**TASK DIRECTIONS:**
Rewrite all the records below, changing "chart" to "graph" and keeping everything else the same. Leave the pictures out of your answer.

Records from a collection:
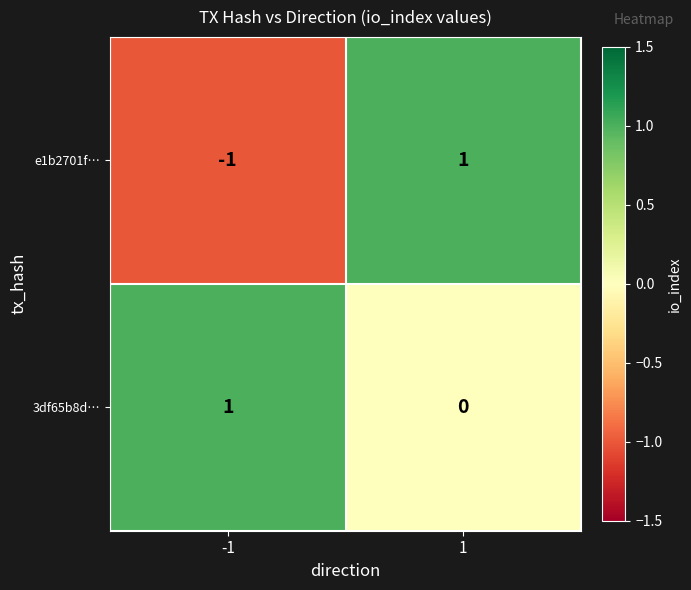

Reading left to right, transcribe all the data shown in this chart.

e1b2701f…: -1	1
3df65b8d…: 1	0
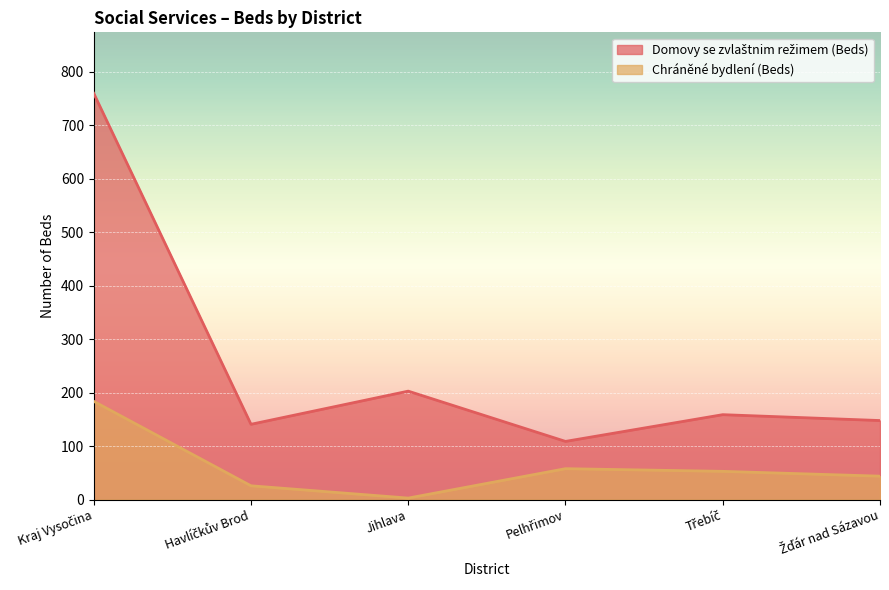

What is the difference between the maximum and minimum values in the Domovy se zvlaštnim režimem (Beds) series?

651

**SOLUTION FOR THIS TASK:**
Reading left to right, transcribe all the data shown in this graph.

e1b2701f…: -1	1
3df65b8d…: 1	0

What is the difference between the maximum and minimum values in the Domovy se zvlaštnim režimem (Beds) series?

651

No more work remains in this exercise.